People have been talking about conflict resolution and conflict avoidance for years as if we should all embrace conflict and shun those unwilling to do so. They are wrong. Conflict is destructive. It damages results, productivity, and relationships.

Depositphotos_11291881_s-2015

Conflict is the result of the fears and unproductive behaviors that originate in disagreement. In the worse cases, conflict becomes in violent. In the workplace, the consequences are rarely so severe. Nonetheless, conflict transforms decisions into painful processes. It invokes power struggles, silos, and internal competition. It makes some people talk louder, push harder, and lean in, while others shut down, react defensively, and lean out. Whatever the manifestation, conflict is destructive and prevents open, honest, productive conversation.

I’m not saying you and your employees should be in agreement at all times. You shouldn’t. If you are, most of you are unnecessary. You need good healthy debate about ideas and decisions. You need disagreement. You absolutely need disagreement. And, unlike conflict, there is nothing fundamentally destructive about disagreement.

Good, healthy disagreement leads to eye-opening discussions. People learn, explore, and challenge each other’s thinking. In the end, minds are changed and compromises are made or parties agree to disagree and move on.

So what causes disagreement to become conflict? The simple answer is a lack of clarity. 95% of conflict is caused by a lack of clarity. Without clarity, people become concerned about whether the ship is in good hands:

  • Do we know where we are?
  • Do we know where we are going?
  • Do we know how to get there?
  • Are the priorities sensible and clear?
  • Are the right people making the right decisions?
  • What’s coming next?
  • Who’s supposed to do what?
  • If I don’t like what I see, do I believe I am able to influence the process and the results?

It doesn’t matter whether these questions are focused on a high level strategy or the topic of the next meeting. When the answers to the questions are unclear, you shouldn’t be surprised by unproductive behaviors. People all respond differently when they think things are out of control. You don’t notice the people who just put their heads down and try to ignore the chaos, though that can be very unproductive. You do notice those who start pushing, attacking, forming coalitions, and digging in their heels.
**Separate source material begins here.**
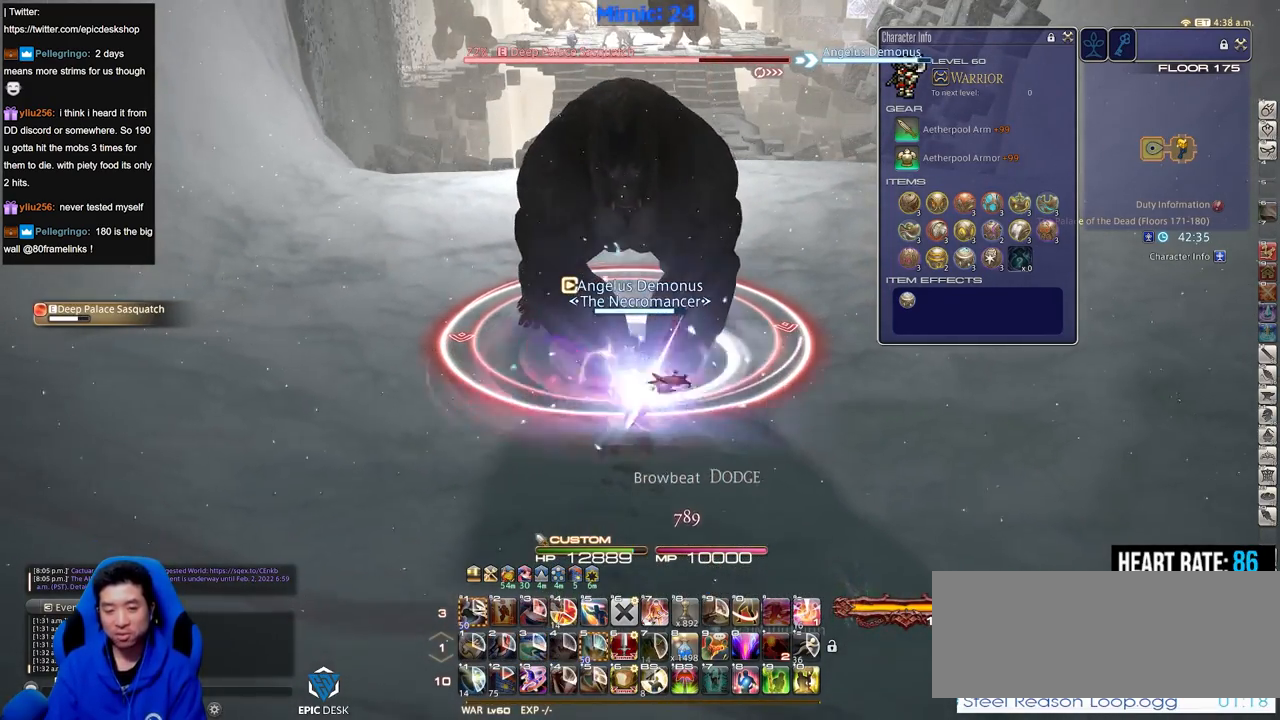
{"keys": [], "events": []}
To make matters worse, when people start to think their jobs and daily responsibilities are about to be turned upside down, the potential for fear and unproductive behaviors is even stronger.
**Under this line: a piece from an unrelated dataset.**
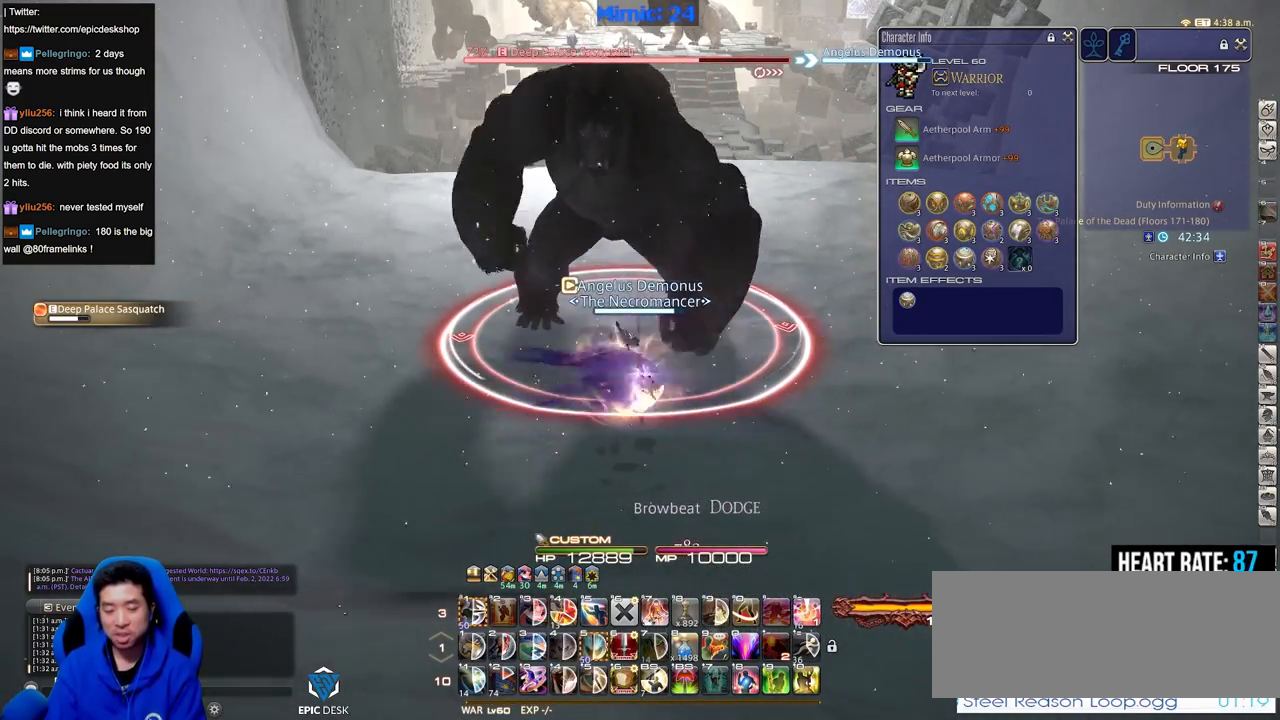
{"keys": ["alt_r"], "events": [[384, "alt_r", "down"]]}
  • Are the decision makers informed and fair-minded?
  • Are my best interests being represented?
  • Can I trust the people and the process that may be about to change my life or work?

People don’t like disruptions without good cause. And they don’t like surprises even with good cause.  Fear raises their hackles. The resulting behaviors are never productive.

People thrive on clarity – clarity of purpose, clarity of process, and clarity of roles and responsibilities.

I’ve facilitated numerous highly contentious, sensitive, difficult situations. When I transform a group that is distrusting and dysfunctional into a group united behind new plans, my clients often stop and try to figure out when it was I did the team building. I didn’t. I don’t do team building. I create clarity instead. It is much more effective.

Create a culture of clarity and your employees will be happier, better able to contribute effectively, more productive, and better able to make smart decisions. Conflict will be a thing of the past.